Skip to content

0044: Data Retention Policy for Personal and Indirect PII

{ Update [Title] but leave [Number] untouched as the auto-index-docs workflow will update it for you! }

STATUS

Accepted

CONTEXT

As a performance marketing firm processing user data for rewarded ads, we collect and process personal data and indirect PII (IP addresses, IDFA, GAID, device identifiers) throughout our attribution and billing pipeline. We are subject to multiple data protection regulations including GDPR, CCPA/CPRA, and other US state privacy laws, as well as COPPA considerations for age-gated content.

Currently, we have no formalized data retention or deletion policies in place. Data persists indefinitely in our systems (Redshift, S3 Firehose archives, production Postgres databases) without automated cleanup, creating compliance risks and unnecessary storage costs.

Business Requirements

Our data serves multiple operational purposes with varying retention needs:

  • Fraud detection: Requires 90 days of detailed transaction data
  • Attribution: Most campaigns use 90-day attribution windows; some extend to 180 days or lifetime
  • Billing & dispute resolution: Requires 12 months for chargebacks, disputes, and audit purposes
  • Performance analytics: Requires 1 year of transactional data; 2+ years of aggregated/anonymized data

Given the complexity of managing different retention windows for different campaign types, we will implement a uniform 12-month retention period for all PII-containing operational data, which satisfies all business requirements while simplifying implementation.

Technical Context

Our data architecture includes:

  • S3 Firehose → Redshift: Primary analytics warehouse (5-15 min latency). Archives contain raw PII including IP addresses
  • Production Postgres: Operational databases with active campaign data, user accounts, real-time operations
  • Data synchronization: Postgres → Redshift via federated schemas and materialized views (5-30 min refresh intervals)
  • Third-party constraints: TUNE retains transactional details for 123 days, then only summary data

We have existing tooling (Airflow/MWAA, dbt) that could be leveraged for automated deletion and archiving workflows.

Backup and Disaster Recovery Context

  • RDS automated backups: 7-day retention for all production Postgres databases
  • Redshift automated snapshots: 1-day retention (AWS default, configurable up to 35 days)
  • Redshift manual snapshots: Currently retained indefinitely; will be updated to align with 12-month policy
  • Publishers are typically data controllers; we act as processor (though controller-controller relationships are emerging)
  • Standard contract language states data retained "only as long as needed for this agreement, disputes and billing"
  • DPAs in place with publishers, advertisers, and TUNE
  • COPPA compliance: We do not knowingly collect data from children under 13; publishers are responsible for age-gating

Considered Options

Option 1: Indefinite Retention (Status Quo)

  • Retain all data indefinitely across all systems
  • Pros: Maximum data availability for analysis and dispute resolution
  • Cons: High compliance risk, unnecessary storage costs, violates GDPR data minimization principle
  • Rejected: Not compliant with GDPR, CCPA, or contractual obligations

Option 2: Aggressive Deletion (90-Day Retention)

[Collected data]
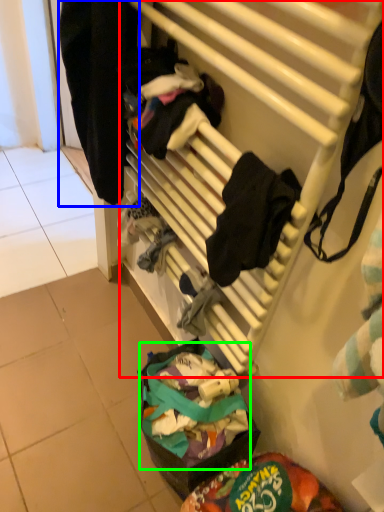
Question: Considering the real-world distances, which object is closest to furniture (highlighted by a red box)? clothing (highlighted by a blue box) or food (highlighted by a green box).

Choices:
 (A) clothing
 (B) food

Answer: (A)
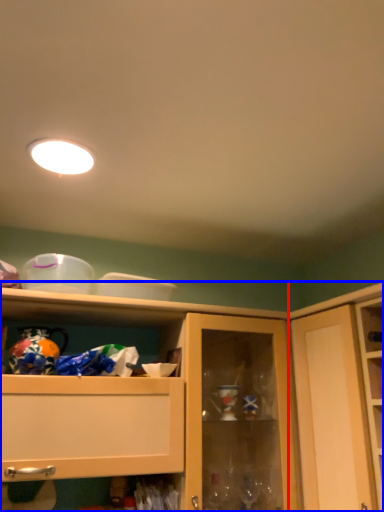
Question: Which object appears closest to the camera in this image, cupboard (highlighted by a red box) or cabinetry (highlighted by a blue box)?

Choices:
 (A) cupboard
 (B) cabinetry

Answer: (A)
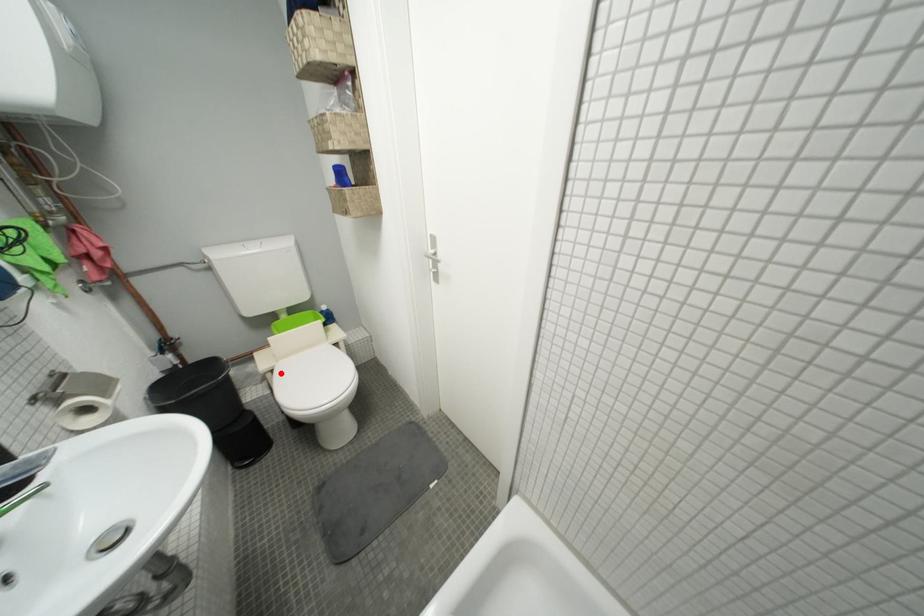
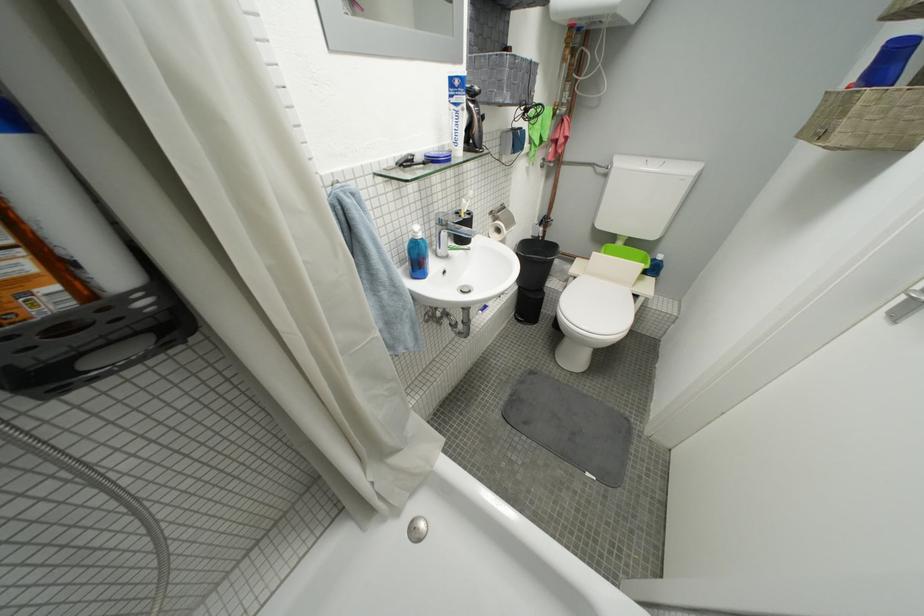
Find the pixel in the second image that matches the highlighted location in the first image.

(584, 281)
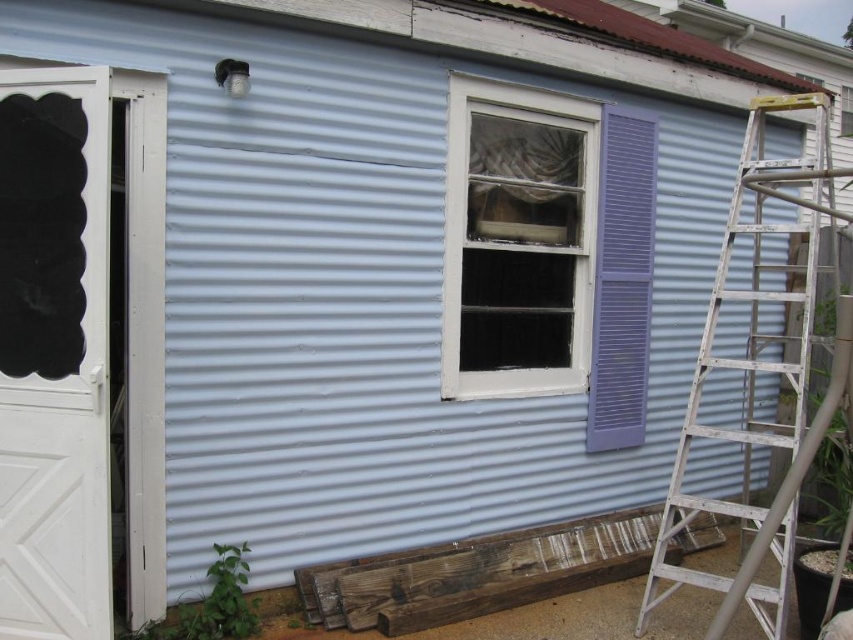
Question: Among these points, which one is nearest to the camera?

Choices:
 (A) (648, 568)
 (B) (457, 314)

Answer: (B)

Question: Does white wood window at center have a smaller size compared to white aluminum ladder at right?

Choices:
 (A) no
 (B) yes

Answer: (B)

Question: Is white matte door at left positioned behind white aluminum ladder at right?

Choices:
 (A) yes
 (B) no

Answer: (B)

Question: Based on their relative distances, which object is nearer to the white matte door at left?

Choices:
 (A) white wood window at center
 (B) white aluminum ladder at right

Answer: (A)

Question: Estimate the real-world distances between objects in this image. Which object is farther from the white wood window at center?

Choices:
 (A) white aluminum ladder at right
 (B) white matte door at left

Answer: (B)

Question: Is white wood window at center positioned before white aluminum ladder at right?

Choices:
 (A) yes
 (B) no

Answer: (B)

DIRECTIONS:
Please answer these questions using the data retention policy:
(a) How long does TUNE retain transactional details before keeping only summary data?
(b) What retention period applies to RDS automated backups for production Postgres databases?
(c) How much detailed transaction data does fraud detection require?

RESPONSE TO THE EXERCISE:
(a) 123 days
(b) 7 days
(c) 90 days